95 minutes have seldom felt so long, as they do while watching Aatma. This curious but ultimately predictable supernatural thriller fails to escape genre conventions, falling into the same trap that so many of its predecessors have.

 
Bipasha Basu is a single mother struggling to protect her daughter (Doyel Dhawan) from the otherworldly grasp of her dead ex-husband (Nawazuddin Siddiqui), who wants to take the little girl away with him. It’s an intriguing premise, ripe with emotional potential, but writer-director Suparn Verma sticks to tried-and-tested gimmicks, never offering an original suspenseful experience.
 
Low on scares and unfolding at a snail-like pace, Aatma recycles familiar horror-movie imagery to little impact.
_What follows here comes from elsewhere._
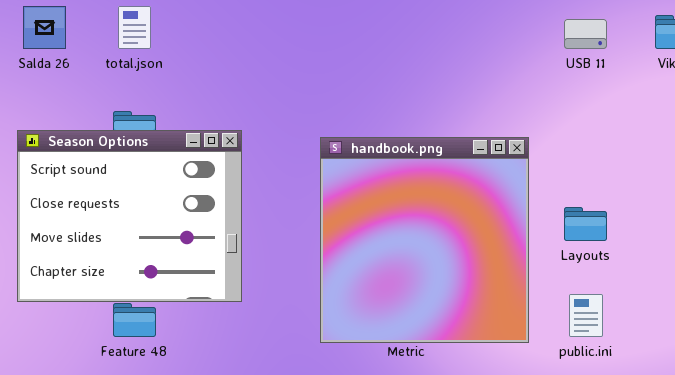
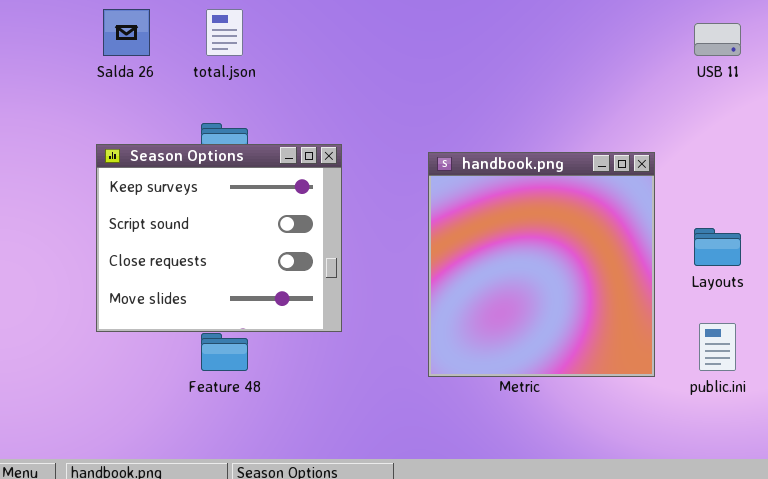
Season Options: [17,130,242,302] -> [96,144,342,332], scrolled up 1 row

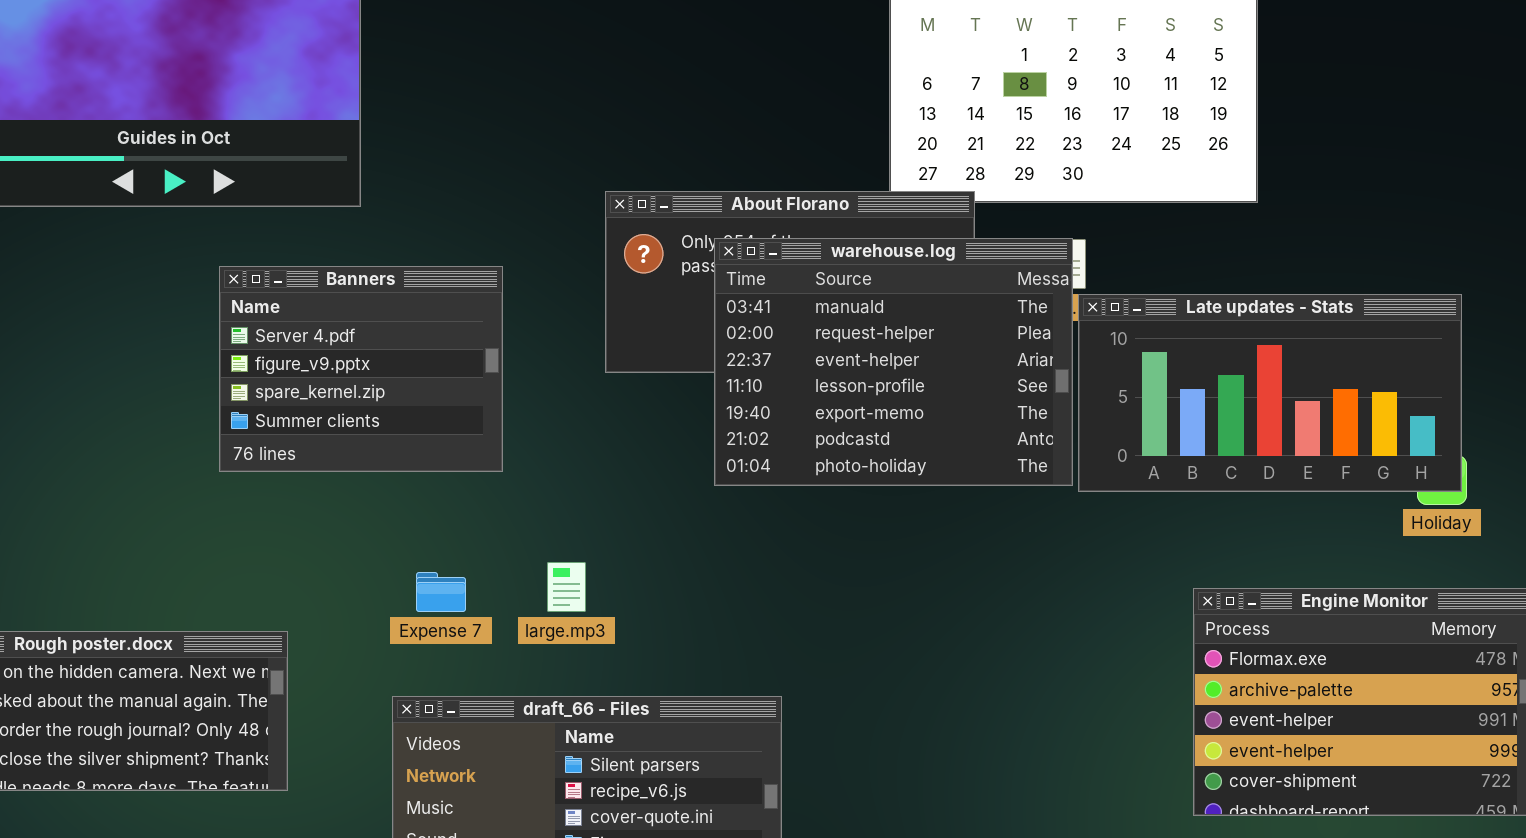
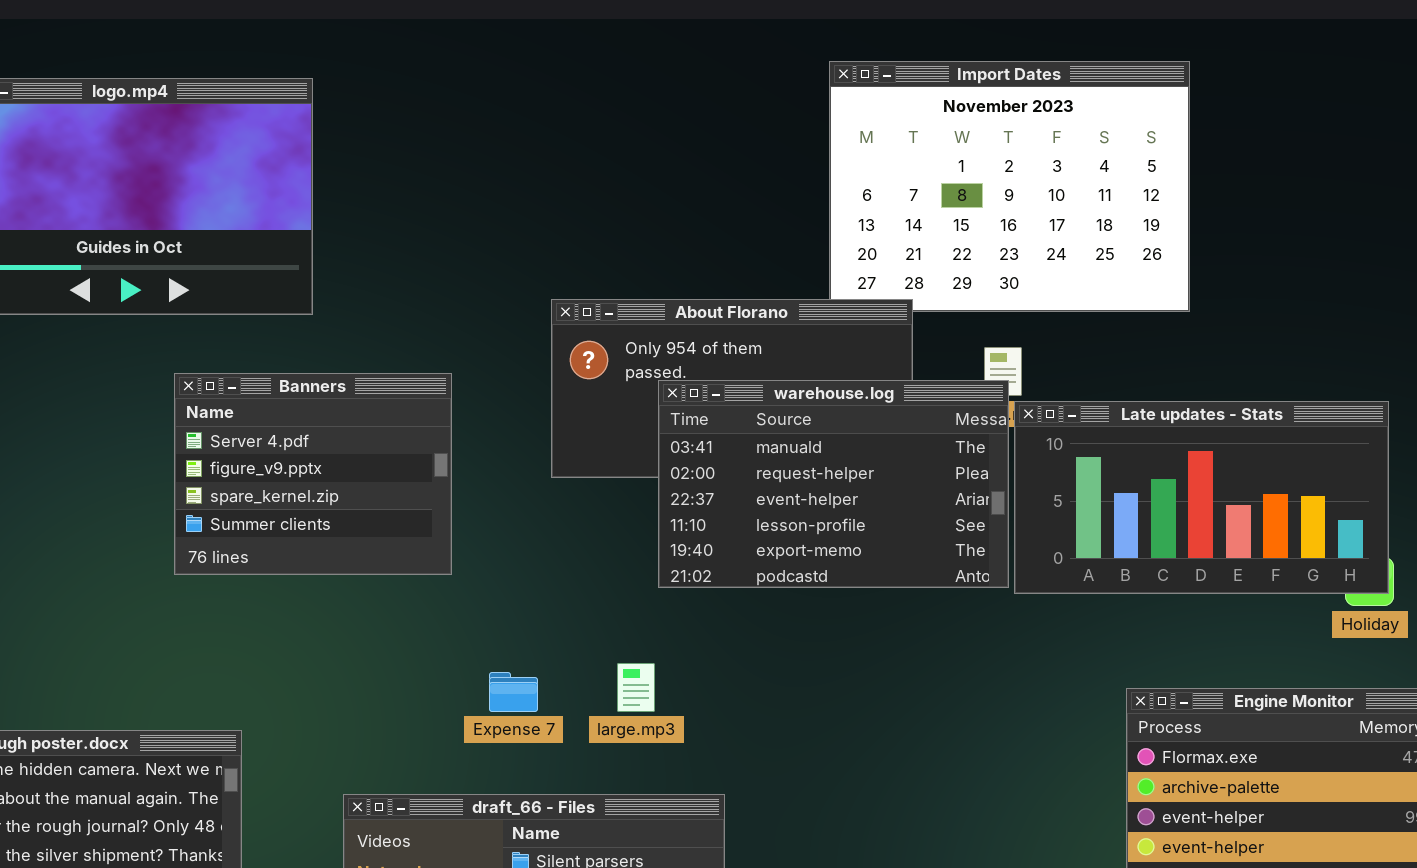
warehouse.log: [714,238,1073,486] -> [658,380,1009,588], resized
large.mp3: [547,562,586,612] -> [617,663,655,712], moved
Expense 7: [416,572,466,612] -> [489,672,538,712], moved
In one relatively chilling scene that’s unfortunately given away in the trailer, a terrified Bipasha is confronted with the sight of her daughter walking the balcony ledge, as Nawazuddin’s spirit beckons her to jump.
 
Moments like these are few and far between in this lazy film that doesn’t even create the required atmospherics for a moody thriller. The resolution is underwhelming, a handful of fine supporting actors (Jaideep Ahlawat, Shernaz Patel, Tillotama Shome, Shiv Subramaniam, Darshan Jariwala) are wasted, and in the end you’re struck by the sheer futility of the enterprise.
 
I’m going with one-and-a-half out of five for Aatma. This is death by boredom!